Rio - Moradores do prédio onde Andreia Lima da Silva, 40 anos, foi encontrada morta, no Barreto, em Niterói, relataram que um homem encapuzado atacava mulheres no edifício. De acordo com delegado titular da Delegacia de Homicídios de Niterói, São Gonçalo e Itaboraí, Wellington Vieira, o suspeito seria o Joelson José de Souza, 39 anos, zelador do local e acusado do assassinar Andreia. Uma ex-funcionária contou, na tarde desta terça-feira, que foi abusada pelo homem quando trabalhava na limpeza do prédio.

Segundo Vieira, Joelson foi capturado com uma tornozeleira eletrônica, por ter sido condenado a 12 anos de prisão pelos crimes de tráfico e roubo. Além disso, ele tem cinco passagens por estupro. O homem será transferido nesta quarta-feira para o Complexo de Gericinó, na Zona Oeste do Rio. Andreia foi enterrada às 16h desta terça no Cemitério Parque da Paz, em São Gonçalo.

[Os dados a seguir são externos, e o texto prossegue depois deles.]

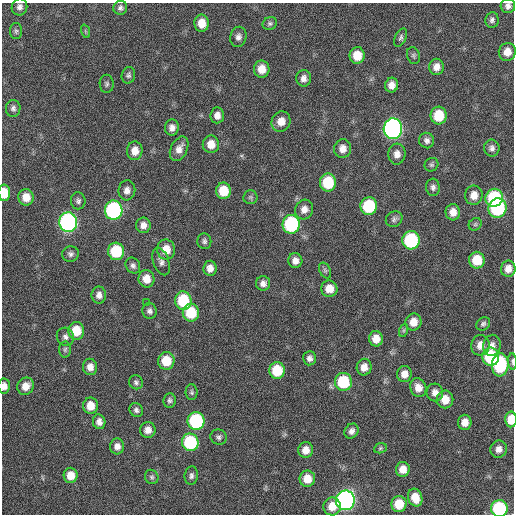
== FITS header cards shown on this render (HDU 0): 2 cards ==
NAXIS1  =                  512 / Axis length
NAXIS2  =                  512 / Axis length

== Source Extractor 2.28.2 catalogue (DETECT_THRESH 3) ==
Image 512 x 512 px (HDU 0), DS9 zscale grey, 1 PNG px = 1 image px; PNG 516 x 516 px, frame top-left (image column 1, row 512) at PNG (2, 3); each listed source drawn as its Kron ellipse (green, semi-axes under 4 px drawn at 4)
Background 133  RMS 12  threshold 35.4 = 3 sigma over >= 5 px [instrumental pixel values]
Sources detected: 124; all 124 listed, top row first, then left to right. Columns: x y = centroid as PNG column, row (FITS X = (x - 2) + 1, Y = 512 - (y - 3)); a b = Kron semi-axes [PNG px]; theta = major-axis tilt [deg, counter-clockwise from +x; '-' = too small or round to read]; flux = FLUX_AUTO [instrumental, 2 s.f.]
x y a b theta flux
508 6 7 7 - 3200
19 7 8 8 - 3500
120 8 7 7 - 2500
492 20 8 6 82 2500
202 23 8 7 - 11000
270 24 7 6 - 1800
16 31 8 6 90 1900
85 31 7 4 -71 930
238 37 10 8 78 3800
401 38 10 5 64 2000
507 52 9 8 - 8200
357 55 8 7 - 14000
413 56 8 6 -74 1800
436 67 8 7 - 5900
262 69 8 7 - 9700
128 75 8 6 77 2100
304 78 8 7 - 4300
107 84 9 7 -89 1900
392 85 7 6 - 5300
13 108 8 7 - 2800
217 115 8 7 - 4800
439 115 9 8 - 23000
281 121 10 9 - 8700
172 128 8 7 - 4500
393 129 10 9 - 300000
427 140 8 7 - 3200
211 144 9 8 - 9000
492 148 8 7 - 3200
179 149 13 8 64 6400
343 149 9 8 - 6200
135 151 9 8 - 7900
397 154 10 8 84 5600
431 165 7 6 - 1700
328 183 9 8 - 32000
433 187 9 7 -85 2900
127 190 10 8 83 4800
223 191 8 7 - 19000
4 193 8 6 -88 17000
474 195 10 8 83 8100
26 197 8 7 - 10000
250 197 7 7 - 1700
494 198 9 8 - 60000
78 201 8 7 - 2500
369 206 9 8 - 49000
497 208 10 9 - 81000
304 209 10 9 - 5800
114 210 9 9 - 130000
453 212 8 7 - 6800
394 219 9 7 38 2700
68 222 10 9 - 220000
291 224 9 8 - 87000
475 224 7 5 45 1600
143 225 8 7 - 4600
411 240 9 8 - 73000
204 241 8 7 - 2300
166 250 10 9 - 12000
116 251 9 8 - 37000
70 254 8 7 - 2800
477 260 8 8 - 19000
161 261 14 7 -70 4100
295 261 7 7 - 4800
133 266 8 7 - 2700
210 268 7 6 - 5700
508 269 8 7 - 6500
325 270 8 5 -63 1700
146 279 9 8 - 9200
263 283 7 7 - 3800
329 289 8 8 - 9300
99 295 8 7 - 4400
183 301 9 8 - 40000
146 303 2 2 - 3700
149 311 8 7 - 2800
191 313 9 8 - 28000
413 322 8 8 - 8900
483 324 7 6 - 2100
404 330 7 4 71 1200
76 331 9 8 - 18000
65 337 9 8 - 3300
376 339 7 7 - 8400
480 345 10 9 - 7600
492 345 10 9 - 5100
65 349 8 6 87 1800
491 357 9 8 - 54000
309 358 7 6 - 3000
166 361 9 8 - 19000
512 361 8 3 -86 1800
500 365 11 8 84 59000
90 367 8 7 - 5900
364 367 8 7 - 6700
277 370 8 8 - 27000
404 374 8 7 - 6700
136 382 7 7 - 2200
343 382 9 8 - 41000
4 386 7 6 - 5400
26 386 9 8 - 7900
418 388 9 8 - 7100
192 392 8 6 -89 1800
435 392 9 8 - 5400
445 399 9 8 - 11000
170 400 7 6 - 2100
90 406 8 7 - 11000
136 410 7 6 - 2500
511 419 8 5 89 14000
196 421 9 8 - 81000
99 422 7 6 - 4100
465 422 7 6 - 7300
148 430 8 7 - 6100
351 431 8 6 54 3800
219 437 8 7 - 2400
190 442 9 8 - 60000
117 446 8 7 - 4700
380 448 6 5 - 1300
499 449 8 8 - 5100
306 450 8 7 - 7300
403 469 7 7 - 8000
70 475 7 7 - 9800
191 476 9 6 84 2700
152 477 7 6 - 1900
307 479 8 8 - 12000
415 498 9 7 -74 12000
345 500 10 9 - 340000
399 504 8 7 - 17000
332 506 9 8 - 11000
499 509 8 8 - 76000
At the frame edge (FLAGS 8, measured only in part): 6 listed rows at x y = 508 6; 4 193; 512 361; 4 386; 511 419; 499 509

Agentes da Divisão de Homicídios suspeitam que zelador tenha assassinado Andreia Lima da Silva%2C de 40 anos%2C no condomínio onde ela morava%2C em NiteróiReprodução Facebook

Corpo encontrado em sala de máquinas

O corpo de Andreia foi encontrado na manhã desta segunda-feira na sala de máquinas do Condomínio Spazio Niterói Garden, local que só é acessado por funcionários. De acordo com o necrópsia, a mulher morreu na madrugada de segunda. Marcas de espancamento, cortes no pulso e no pescoço, além de sinais de golpes na coluna foram encontradas no corpo da vítima. Andreia tinha dois filhos e havia chegado em casa por volta das 2h de domingo.

Segundo parentes, ela havia saído com o namorado. O corpo foi encontrado por um dos filhos, que saiu à procura da mãe nesde domingo. A polícia acredita que o zelador vinha assediando Andréia, que era divorciada, através de bilhetes anônimos.

Por conta dos cortes dos pulsos, os policiais trabalhavam com a hipótese de suicídio, mas as marcas de golpes fizeram os agentes descartar essa linha de investigação. Cerca de 22 pessoas, entre vizinhos, amigos, familiares e outros funcionários do edifício prestaram depoimento na delegacia.

De acordo com a Polícia Civil, o suspeito inicialmente negou o crime, mas depois disse que só falaria perante à Justiça. Agentes fazem busca, nesta terça-feira, por todo o edifício para tentar encontrar a arma que foi usada no crime. Eles consideram que o criminoso conhecia bem todos os cantos do prédio.